Telles sont précisément les conclusions du rapport final d’avril 2023 de la Convention Citoyenne sur la fin de vie organisée, à la demande du Président de la République, par le CESE, (lui-même auteur d’un rapport sur le sujet : précit.). Tout en reflétant de nombreuses nuances chez les 184 citoyens tirés au sort, une position commune se dégage en faveur d’un objectif : renforcer de manière significative le budget dédié aux prochains plans de soins palliatifs et de fin de vie, dont la finalité doit être « de contribuer à améliorer la qualité du soin, l’accompagnement des personnes, la culture des soins palliatifs, et de favoriser son développement dans les unités de soin, les équipes mobiles et dans l’ensemble des services de santé ». Mais la conclusion qui restera dans les esprits, largement relayée par les médias, est celle d’une ouverture souhaitée par la convention citoyenne, à une majorité de 76 %, vers une légalisation de l’aide active à mourir.

Cependant, dans ce mouvement favorable à une légalisation de l’assistance médicale au suicide et de l’euthanasie, une position tranche : celle de l’Ordre national des médecins.
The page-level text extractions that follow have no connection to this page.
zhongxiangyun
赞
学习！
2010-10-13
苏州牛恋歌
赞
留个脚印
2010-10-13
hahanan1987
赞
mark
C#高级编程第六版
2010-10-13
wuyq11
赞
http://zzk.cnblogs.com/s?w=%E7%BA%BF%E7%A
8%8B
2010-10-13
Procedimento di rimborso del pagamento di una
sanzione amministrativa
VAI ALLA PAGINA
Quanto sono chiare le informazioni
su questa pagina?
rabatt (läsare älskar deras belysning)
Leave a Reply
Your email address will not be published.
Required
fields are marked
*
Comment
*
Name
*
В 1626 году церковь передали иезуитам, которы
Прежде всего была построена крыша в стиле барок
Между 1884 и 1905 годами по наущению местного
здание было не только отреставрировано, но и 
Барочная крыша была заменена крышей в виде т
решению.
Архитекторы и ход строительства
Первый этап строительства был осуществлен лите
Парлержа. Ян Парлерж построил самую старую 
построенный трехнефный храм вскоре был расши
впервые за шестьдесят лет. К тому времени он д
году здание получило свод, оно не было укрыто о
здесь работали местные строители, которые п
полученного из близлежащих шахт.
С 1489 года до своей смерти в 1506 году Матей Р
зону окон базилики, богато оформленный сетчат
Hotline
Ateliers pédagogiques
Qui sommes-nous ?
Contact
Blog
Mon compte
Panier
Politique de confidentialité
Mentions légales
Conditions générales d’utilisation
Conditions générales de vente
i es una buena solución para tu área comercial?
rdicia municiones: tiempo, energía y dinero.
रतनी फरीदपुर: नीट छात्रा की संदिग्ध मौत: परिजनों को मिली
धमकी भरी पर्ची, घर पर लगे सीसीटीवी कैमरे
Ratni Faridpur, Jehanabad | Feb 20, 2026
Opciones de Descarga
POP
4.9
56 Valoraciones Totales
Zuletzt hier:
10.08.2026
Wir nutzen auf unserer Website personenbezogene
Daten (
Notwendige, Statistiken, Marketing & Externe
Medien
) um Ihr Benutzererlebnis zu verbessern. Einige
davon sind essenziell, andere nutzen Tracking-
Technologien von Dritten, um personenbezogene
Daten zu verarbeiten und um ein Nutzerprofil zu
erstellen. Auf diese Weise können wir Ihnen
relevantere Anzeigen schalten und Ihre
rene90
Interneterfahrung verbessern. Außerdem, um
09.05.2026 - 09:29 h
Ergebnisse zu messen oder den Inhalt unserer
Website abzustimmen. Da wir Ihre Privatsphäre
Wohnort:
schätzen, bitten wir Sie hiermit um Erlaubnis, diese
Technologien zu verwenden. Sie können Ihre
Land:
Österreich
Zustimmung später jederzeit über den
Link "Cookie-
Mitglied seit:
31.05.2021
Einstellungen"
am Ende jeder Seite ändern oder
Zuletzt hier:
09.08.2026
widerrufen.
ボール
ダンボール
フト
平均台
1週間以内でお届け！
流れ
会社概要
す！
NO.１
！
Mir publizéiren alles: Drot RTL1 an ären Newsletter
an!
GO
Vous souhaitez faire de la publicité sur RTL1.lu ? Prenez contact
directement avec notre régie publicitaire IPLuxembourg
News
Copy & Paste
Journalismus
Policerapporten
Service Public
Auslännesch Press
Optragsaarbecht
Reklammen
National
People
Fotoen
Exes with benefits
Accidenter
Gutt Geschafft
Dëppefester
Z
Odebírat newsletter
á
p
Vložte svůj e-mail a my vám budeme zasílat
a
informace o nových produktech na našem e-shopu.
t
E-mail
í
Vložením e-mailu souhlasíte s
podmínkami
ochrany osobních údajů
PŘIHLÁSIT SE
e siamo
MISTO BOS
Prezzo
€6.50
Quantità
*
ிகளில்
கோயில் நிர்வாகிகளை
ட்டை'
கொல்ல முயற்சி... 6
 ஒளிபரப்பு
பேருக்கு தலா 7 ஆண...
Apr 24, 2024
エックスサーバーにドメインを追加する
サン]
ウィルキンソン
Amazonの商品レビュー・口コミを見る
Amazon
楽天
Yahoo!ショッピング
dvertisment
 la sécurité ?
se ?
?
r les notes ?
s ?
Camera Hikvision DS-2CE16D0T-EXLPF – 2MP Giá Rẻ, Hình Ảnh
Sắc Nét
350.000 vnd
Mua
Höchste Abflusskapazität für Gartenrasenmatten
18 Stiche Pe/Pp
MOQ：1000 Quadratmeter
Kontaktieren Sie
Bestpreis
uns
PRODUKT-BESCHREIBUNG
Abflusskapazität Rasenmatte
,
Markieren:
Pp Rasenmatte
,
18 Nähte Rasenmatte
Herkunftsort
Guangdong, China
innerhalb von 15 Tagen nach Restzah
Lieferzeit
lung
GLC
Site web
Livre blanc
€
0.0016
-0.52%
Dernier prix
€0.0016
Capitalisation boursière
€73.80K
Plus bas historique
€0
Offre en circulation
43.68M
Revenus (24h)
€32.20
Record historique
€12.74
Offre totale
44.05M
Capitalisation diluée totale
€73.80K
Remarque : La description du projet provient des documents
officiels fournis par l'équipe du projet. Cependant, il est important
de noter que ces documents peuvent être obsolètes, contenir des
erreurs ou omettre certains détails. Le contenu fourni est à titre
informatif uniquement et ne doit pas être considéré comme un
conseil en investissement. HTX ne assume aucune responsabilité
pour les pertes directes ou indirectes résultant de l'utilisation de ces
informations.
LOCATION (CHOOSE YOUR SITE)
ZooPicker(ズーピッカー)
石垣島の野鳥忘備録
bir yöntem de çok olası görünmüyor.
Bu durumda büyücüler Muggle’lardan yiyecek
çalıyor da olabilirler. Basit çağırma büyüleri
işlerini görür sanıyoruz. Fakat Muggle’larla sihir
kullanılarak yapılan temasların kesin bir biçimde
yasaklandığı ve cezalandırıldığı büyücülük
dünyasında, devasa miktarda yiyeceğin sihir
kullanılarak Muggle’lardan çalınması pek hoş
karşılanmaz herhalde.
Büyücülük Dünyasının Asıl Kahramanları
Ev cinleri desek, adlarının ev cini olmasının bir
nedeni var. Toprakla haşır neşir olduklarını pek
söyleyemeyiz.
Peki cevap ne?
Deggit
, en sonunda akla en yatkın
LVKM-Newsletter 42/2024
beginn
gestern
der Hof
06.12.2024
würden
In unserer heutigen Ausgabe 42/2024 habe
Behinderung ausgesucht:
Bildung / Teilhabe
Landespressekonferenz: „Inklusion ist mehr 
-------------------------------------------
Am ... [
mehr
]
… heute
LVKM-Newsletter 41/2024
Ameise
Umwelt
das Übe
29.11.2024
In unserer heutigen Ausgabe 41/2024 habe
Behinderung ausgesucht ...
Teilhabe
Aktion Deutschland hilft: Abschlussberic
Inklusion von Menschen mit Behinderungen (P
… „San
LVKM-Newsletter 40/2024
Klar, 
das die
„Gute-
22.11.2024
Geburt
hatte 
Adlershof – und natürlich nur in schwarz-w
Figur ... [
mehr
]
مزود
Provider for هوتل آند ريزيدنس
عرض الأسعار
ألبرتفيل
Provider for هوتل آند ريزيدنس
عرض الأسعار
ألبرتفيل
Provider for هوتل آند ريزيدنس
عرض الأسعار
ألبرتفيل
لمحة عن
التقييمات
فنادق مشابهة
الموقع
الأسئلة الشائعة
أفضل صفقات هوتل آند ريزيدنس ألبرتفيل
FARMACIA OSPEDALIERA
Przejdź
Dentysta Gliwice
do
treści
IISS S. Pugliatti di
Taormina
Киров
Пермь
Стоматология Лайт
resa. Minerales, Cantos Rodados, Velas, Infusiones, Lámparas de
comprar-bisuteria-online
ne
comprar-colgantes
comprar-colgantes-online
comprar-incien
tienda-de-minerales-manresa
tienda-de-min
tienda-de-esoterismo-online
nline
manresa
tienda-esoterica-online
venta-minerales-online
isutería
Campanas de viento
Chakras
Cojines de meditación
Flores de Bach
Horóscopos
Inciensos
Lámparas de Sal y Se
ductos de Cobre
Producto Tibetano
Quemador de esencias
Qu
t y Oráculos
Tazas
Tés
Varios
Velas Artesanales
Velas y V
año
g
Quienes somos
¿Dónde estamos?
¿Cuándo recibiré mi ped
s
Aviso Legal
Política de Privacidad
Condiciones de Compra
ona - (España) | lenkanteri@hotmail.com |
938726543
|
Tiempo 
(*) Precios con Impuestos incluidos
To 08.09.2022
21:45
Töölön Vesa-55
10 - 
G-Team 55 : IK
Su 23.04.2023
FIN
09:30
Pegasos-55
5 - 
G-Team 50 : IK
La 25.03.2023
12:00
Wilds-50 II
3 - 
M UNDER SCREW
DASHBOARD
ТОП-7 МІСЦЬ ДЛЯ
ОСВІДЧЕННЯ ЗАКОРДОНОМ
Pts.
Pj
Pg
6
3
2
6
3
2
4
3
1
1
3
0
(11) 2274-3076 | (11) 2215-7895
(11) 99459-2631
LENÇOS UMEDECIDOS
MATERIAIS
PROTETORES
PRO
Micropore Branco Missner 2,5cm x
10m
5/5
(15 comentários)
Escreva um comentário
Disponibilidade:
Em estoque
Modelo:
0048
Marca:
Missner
Une position ô combien importante et dont le législateur ne pourra guère faire l’économie car la fin de vie, si elle concerne les personnes susceptibles de la demander, passe aussi par ceux chargés, au sein du corps médical, de la mettre en œuvre. Le 1er avril 2023, l’assemblée générale de l’Ordre national des médecins a rendu public le résultat de neuf mois de consultations de l’ensemble des conseils départementaux et régionaux de l’Ordre sur la question de la fin de vie et de l’aide médicale à mourir. Les conclusions ne surprendront pas si l’on considère les devoirs du médecin. D’abord, la nécessité est rappelée de développer les soins palliatifs et d’améliorer la connaissance de l’actuelle réglementation. Ensuite, si la loi devait changer, l’Ordre des médecins entend faire valoir d’ores et déjà qu’il est hostile à la participation d’un médecin à une euthanasie : « le médecin ne pouvant délibérément provoquer la mort par l’administration d’un produit létal ». Dans l’éventualité où une assistance médicale au suicide serait légalisée, la sollicitation du corps médical ne pourrait être envisagée que sous réserve du respect de certaines exigences, en particulier la reconnaissance d’une clause de conscience. Enfin, une conclusion intéressante à relever : une défaveur à l’encontre d’une procédure d’aide active à mourir pour les mineurs et les personnes hors d’état de manifester leur volonté.